(Stored items)
^^^^^^^^^^^^^^^^
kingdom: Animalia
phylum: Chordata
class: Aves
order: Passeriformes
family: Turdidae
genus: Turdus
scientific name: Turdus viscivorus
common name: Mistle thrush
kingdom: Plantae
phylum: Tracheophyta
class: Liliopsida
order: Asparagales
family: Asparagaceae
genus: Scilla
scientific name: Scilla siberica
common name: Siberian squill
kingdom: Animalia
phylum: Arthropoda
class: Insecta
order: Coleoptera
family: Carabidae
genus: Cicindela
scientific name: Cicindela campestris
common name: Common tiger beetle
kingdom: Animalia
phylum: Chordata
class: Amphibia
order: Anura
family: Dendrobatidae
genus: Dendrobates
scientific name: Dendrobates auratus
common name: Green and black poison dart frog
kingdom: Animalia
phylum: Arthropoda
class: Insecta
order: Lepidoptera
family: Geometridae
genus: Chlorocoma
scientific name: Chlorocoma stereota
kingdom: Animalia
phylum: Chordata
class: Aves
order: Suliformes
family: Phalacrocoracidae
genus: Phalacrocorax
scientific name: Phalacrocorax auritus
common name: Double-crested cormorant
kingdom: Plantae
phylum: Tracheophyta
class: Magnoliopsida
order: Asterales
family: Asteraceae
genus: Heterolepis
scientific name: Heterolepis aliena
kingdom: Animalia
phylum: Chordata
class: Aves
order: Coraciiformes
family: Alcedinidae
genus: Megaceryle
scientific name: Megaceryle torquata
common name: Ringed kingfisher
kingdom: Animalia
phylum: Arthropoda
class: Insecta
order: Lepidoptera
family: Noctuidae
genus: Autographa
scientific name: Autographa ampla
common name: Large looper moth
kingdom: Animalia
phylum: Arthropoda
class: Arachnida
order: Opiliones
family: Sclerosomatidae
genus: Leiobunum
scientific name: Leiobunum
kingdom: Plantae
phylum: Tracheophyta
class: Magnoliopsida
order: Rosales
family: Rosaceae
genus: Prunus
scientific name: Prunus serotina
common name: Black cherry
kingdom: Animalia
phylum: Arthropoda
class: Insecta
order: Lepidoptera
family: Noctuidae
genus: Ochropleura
^^^^^^^^^^^^^^^^
Change "common name" to "vernacular name" everywhere it occurs in the entries above, and write out all the lines again with nothing else altered.

kingdom: Animalia
phylum: Chordata
class: Aves
order: Passeriformes
family: Turdidae
genus: Turdus
scientific name: Turdus viscivorus
vernacular name: Mistle thrush
kingdom: Plantae
phylum: Tracheophyta
class: Liliopsida
order: Asparagales
family: Asparagaceae
genus: Scilla
scientific name: Scilla siberica
vernacular name: Siberian squill
kingdom: Animalia
phylum: Arthropoda
class: Insecta
order: Coleoptera
family: Carabidae
genus: Cicindela
scientific name: Cicindela campestris
vernacular name: Common tiger beetle
kingdom: Animalia
phylum: Chordata
class: Amphibia
order: Anura
family: Dendrobatidae
genus: Dendrobates
scientific name: Dendrobates auratus
vernacular name: Green and black poison dart frog
kingdom: Animalia
phylum: Arthropoda
class: Insecta
order: Lepidoptera
family: Geometridae
genus: Chlorocoma
scientific name: Chlorocoma stereota
kingdom: Animalia
phylum: Chordata
class: Aves
order: Suliformes
family: Phalacrocoracidae
genus: Phalacrocorax
scientific name: Phalacrocorax auritus
vernacular name: Double-crested cormorant
kingdom: Plantae
phylum: Tracheophyta
class: Magnoliopsida
order: Asterales
family: Asteraceae
genus: Heterolepis
scientific name: Heterolepis aliena
kingdom: Animalia
phylum: Chordata
class: Aves
order: Coraciiformes
family: Alcedinidae
genus: Megaceryle
scientific name: Megaceryle torquata
vernacular name: Ringed kingfisher
kingdom: Animalia
phylum: Arthropoda
class: Insecta
order: Lepidoptera
family: Noctuidae
genus: Autographa
scientific name: Autographa ampla
vernacular name: Large looper moth
kingdom: Animalia
phylum: Arthropoda
class: Arachnida
order: Opiliones
family: Sclerosomatidae
genus: Leiobunum
scientific name: Leiobunum
kingdom: Plantae
phylum: Tracheophyta
class: Magnoliopsida
order: Rosales
family: Rosaceae
genus: Prunus
scientific name: Prunus serotina
vernacular name: Black cherry
kingdom: Animalia
phylum: Arthropoda
class: Insecta
order: Lepidoptera
family: Noctuidae
genus: Ochropleura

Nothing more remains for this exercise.